Sent from my iPad using Goat Forum


----------



## cowgirlboergoats (Apr 29, 2012)

Aww l, I can wait for our kids to be born now. 5 more months


----------



## Trickyroo (Sep 26, 2012)

Awww how sweet they are  I love Mama's face , she is so pretty .
Babies are adorable , love the little black one , lol. The other one looks like a Mama mini me


----------



## BoulderOaks (Sep 24, 2014)

Beautiful doe and beautiful kids! I like the black one.


----------



## GreenMountainNigerians (Jul 3, 2013)

Thanks you all❤ they are our first born babies. 
Five more months?! I remember when that seemed like forever to me. Soon you'll be cuddling your new babies!
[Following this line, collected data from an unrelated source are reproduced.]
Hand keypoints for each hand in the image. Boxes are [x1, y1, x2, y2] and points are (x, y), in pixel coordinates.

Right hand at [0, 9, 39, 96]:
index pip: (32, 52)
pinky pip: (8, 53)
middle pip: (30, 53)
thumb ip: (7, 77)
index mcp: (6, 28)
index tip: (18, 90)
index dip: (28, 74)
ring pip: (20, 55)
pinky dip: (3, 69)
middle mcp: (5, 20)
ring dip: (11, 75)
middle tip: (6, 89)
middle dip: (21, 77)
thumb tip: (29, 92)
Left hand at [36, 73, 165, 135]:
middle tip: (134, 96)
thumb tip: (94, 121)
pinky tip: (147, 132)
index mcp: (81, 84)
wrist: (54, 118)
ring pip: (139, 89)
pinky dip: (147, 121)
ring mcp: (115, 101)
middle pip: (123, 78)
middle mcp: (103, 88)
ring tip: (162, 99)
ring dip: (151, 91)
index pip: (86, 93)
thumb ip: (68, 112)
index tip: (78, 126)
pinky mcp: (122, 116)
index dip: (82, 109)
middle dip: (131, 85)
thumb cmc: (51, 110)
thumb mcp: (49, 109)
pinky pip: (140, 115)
The little black bucking is a hoot. So full of himself! I raise mama from one month old and the little girl looks just like her. Except more color. Her moms one of my favorites too. 


Sent from my iPad using Goat Forum


----------



## Cedar Point Kikos (Oct 16, 2013)

hlala: them kids are are SO STINKIN' CUTE!!!


----------



## GreenMountainNigerians (Jul 3, 2013)

I like to sit and watch them. I'm getting nothing done in the house. And my windows overlook their pen. Oh well....



Sent from my iPad using Goat Forum


----------



## Dayna (Aug 16, 2012)

That momma is beautiful! Love her look.


----------



## GreenMountainNigerians (Jul 3, 2013)

Dayna said:


> That momma is beautiful! Love her look.


Thank you she is a sweet girl too.

Sent from my iPad using Goat Forum


----------



## toth boer goats (Jul 20, 2008)

So cute.


----------



## PeacefulAcresFarmNH (Sep 29, 2014)

Great picture


----------